PASSAGE SHOWN:
═══

Love Lingers Here: Intimate Enduring Relationships — Essay II: The Couple as a Third Entity

Love Lingers Here: Intimate Enduring Relationships — Essay II: The Couple as a Third Entity

In another of the now classic books on marriage, Between Man and Women, Everett Shostrom and James Kavenaugh (1975) speak about the successful couple (“rhythmic relationship”) as: “the creation of a new reality, a third substance (tertium quid), which neither individual could produce by himself.” Joseph Campbell (1988) expressed something of the same thoughts in a somewhat more dramatic manner: “when you make the sacrifice in marriage, you’re sacrificing not to each other but to unity in the relationship.”

═══

TASK: Render in Spanish this sentence from the essay on the couple as a third entity: "Joseph Campbell (1988) expressed something of the same thoughts in a somewhat more dramatic manner: “when you make the sacrifice in marriage, you’re sacrificing not to each other but to unity in the relationship.”"

═══

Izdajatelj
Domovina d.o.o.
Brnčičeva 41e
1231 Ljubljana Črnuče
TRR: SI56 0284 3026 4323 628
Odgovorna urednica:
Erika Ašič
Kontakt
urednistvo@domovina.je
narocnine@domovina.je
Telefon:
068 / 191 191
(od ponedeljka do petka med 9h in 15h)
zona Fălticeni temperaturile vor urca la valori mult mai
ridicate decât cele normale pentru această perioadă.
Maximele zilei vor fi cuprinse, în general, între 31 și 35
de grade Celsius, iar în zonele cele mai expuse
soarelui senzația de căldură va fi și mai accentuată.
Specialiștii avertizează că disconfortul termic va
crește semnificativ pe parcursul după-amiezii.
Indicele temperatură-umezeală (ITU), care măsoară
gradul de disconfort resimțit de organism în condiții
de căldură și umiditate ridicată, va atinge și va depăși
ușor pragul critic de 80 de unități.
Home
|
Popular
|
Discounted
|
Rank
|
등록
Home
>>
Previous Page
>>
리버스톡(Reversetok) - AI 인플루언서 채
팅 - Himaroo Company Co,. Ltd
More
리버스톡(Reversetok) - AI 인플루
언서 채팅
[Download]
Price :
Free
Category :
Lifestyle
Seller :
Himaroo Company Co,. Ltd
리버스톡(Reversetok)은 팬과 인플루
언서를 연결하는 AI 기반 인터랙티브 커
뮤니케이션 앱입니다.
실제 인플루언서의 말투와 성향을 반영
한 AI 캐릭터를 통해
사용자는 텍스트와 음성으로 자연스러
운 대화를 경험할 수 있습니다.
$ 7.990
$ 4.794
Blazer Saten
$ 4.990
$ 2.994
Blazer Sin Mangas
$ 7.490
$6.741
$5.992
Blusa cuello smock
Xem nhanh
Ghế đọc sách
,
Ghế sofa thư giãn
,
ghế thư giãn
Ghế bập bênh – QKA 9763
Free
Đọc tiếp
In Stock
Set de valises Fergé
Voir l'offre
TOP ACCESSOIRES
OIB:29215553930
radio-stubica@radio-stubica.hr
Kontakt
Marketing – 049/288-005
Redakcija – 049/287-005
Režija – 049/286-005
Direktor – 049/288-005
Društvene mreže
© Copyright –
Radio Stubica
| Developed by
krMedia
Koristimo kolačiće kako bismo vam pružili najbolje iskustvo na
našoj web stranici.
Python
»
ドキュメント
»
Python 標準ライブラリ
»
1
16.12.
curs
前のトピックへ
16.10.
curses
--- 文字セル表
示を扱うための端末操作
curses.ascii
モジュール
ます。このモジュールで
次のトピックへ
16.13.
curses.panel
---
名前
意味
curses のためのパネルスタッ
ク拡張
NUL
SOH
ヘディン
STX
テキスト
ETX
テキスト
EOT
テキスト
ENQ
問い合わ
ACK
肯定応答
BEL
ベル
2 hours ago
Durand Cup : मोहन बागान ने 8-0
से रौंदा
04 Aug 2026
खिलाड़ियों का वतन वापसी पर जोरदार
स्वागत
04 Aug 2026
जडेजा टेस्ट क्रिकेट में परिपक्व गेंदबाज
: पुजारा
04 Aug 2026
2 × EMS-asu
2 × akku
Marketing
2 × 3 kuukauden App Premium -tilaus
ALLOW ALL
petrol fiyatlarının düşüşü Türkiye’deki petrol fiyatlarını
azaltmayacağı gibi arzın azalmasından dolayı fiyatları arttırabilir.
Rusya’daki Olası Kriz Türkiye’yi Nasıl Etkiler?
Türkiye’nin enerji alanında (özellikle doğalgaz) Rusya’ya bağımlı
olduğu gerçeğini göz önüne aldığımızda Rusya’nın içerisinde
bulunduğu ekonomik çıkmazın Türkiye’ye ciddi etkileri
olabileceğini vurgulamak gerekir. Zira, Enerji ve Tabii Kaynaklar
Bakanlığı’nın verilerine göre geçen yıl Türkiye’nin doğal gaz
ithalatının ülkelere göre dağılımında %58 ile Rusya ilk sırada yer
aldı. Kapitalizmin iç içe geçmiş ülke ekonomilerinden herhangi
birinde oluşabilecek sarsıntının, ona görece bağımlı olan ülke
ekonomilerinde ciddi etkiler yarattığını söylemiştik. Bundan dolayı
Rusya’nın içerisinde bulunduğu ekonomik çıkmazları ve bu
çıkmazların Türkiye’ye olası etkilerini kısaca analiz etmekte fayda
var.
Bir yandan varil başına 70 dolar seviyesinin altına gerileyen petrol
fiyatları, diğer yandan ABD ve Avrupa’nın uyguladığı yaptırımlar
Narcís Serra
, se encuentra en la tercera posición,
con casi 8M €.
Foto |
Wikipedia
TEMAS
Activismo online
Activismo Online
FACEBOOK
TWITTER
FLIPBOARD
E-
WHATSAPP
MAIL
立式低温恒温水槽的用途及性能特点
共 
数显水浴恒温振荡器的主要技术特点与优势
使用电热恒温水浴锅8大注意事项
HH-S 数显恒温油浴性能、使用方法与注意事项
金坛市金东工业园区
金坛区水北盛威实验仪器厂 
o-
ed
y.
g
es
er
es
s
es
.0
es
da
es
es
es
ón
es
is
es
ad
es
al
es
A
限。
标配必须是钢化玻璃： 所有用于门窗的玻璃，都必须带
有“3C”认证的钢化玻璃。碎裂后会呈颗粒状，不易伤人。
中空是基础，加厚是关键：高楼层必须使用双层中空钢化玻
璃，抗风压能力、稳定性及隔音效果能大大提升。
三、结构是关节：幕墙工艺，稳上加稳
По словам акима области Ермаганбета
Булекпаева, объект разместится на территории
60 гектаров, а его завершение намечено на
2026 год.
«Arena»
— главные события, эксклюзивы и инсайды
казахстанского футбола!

═══

RESULT FOR THIS TASK: Joseph Campbell (1988) expresó en parte las mismas ideas de una manera algo más dramática: «cuando haces el sacrificio en el matrimonio, no te sacrificas el uno al otro, sino a la unidad en la relación».